Total knee replacement

LMWH (postoperative, subcutaneous, twice daily, fixed dose unmonitored) or IPC

Hip fracture surgery

LMWH (preoperative, subcutaneous, fixed dose unmonitored) or warfarin (INR 2 to 3). IPC may provide additional benefit.

Intracranial neurosurgery

IPC with or without ES. Consider addition of LDH or LMWH in high-risk patients.

Acute spinal cord injury with lower-extremity paralysis

Adjusted dose heparin or LMWH for prophylaxis. Warfarin may also be effective. LDH, ES and IPC may have benefit when used together with LMWH.

Patients with multiple trauma

IPC, warfarin, or LMWH when feasible; serial surveillance with duplex ultrasonography may be useful. In selected very-high-risk patients, consider prophylactic caval filter. If LMWH not feasible, IPC may be useful.

ES indicates graded-compression elastic stockings; LDH, low-dose subcutaneous heparin; IPC, intermittent pneumatic compression; LMWH, low-molecular-weight heparin; INR, international normalized ratio.

*Developed from Clagett (194) Chest 114: 531s-560s 1998.

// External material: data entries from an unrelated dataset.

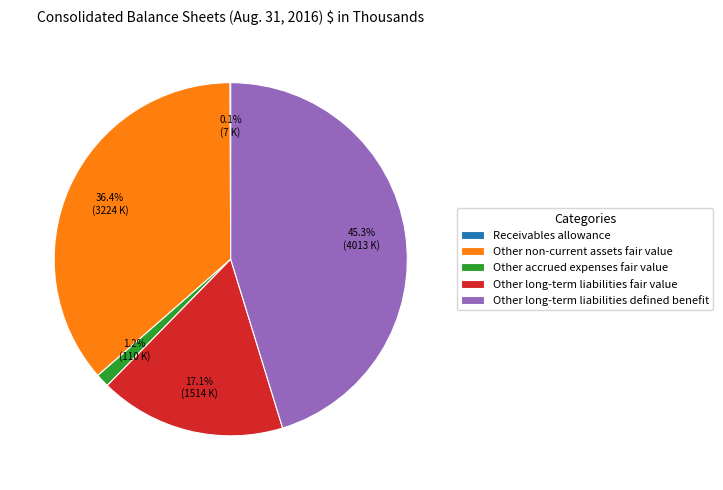

The Other long-term liabilities fair value slice represents 17% of the pie. True or false?

True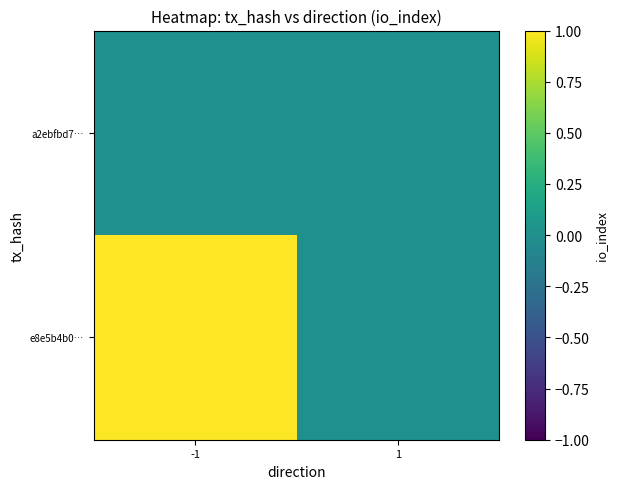

At 1, list the series in order from smallest to largest.

e8e5b4b0…, a2ebfbd7…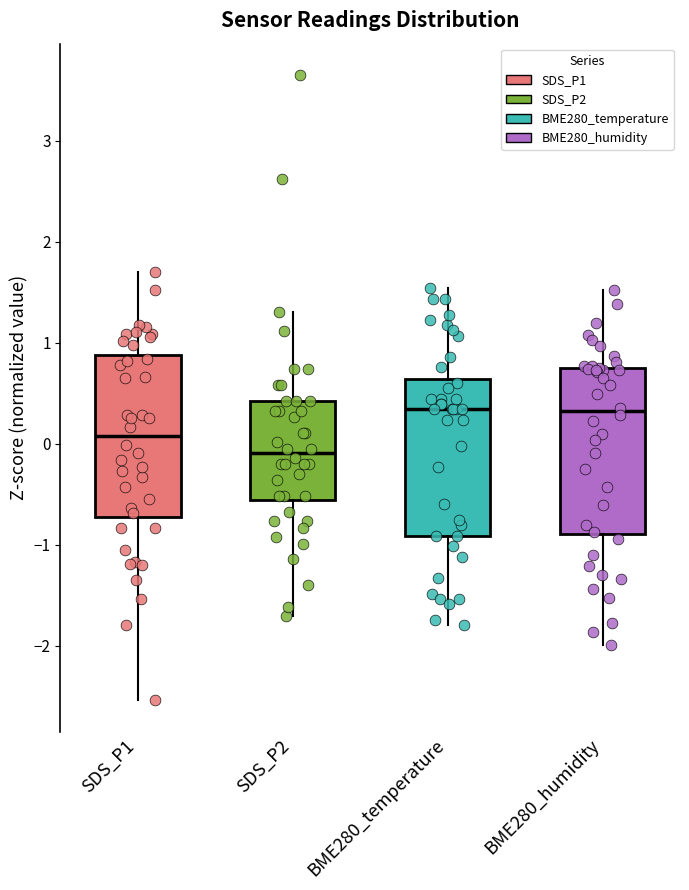

Where is the lower edge of the box for BME280_humidity on the y-axis? The values are not printed on the chart, so give them approximately, as read against the axis.

-0.9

†Clinical conditions associated with increased risk of venous thromboembolism: advanced age; prolonged immobility or paralysis; previous venous thromboembolism; malignancy; major surgery of abdomen, pelvis, or lower extremity; obesity; varicose veins; congestive heart failure; myocardial infarction; stroke; fracture(s) of the pelvis, hip, or leg; hypercoagulable states; and possibly high-dose estrogen use.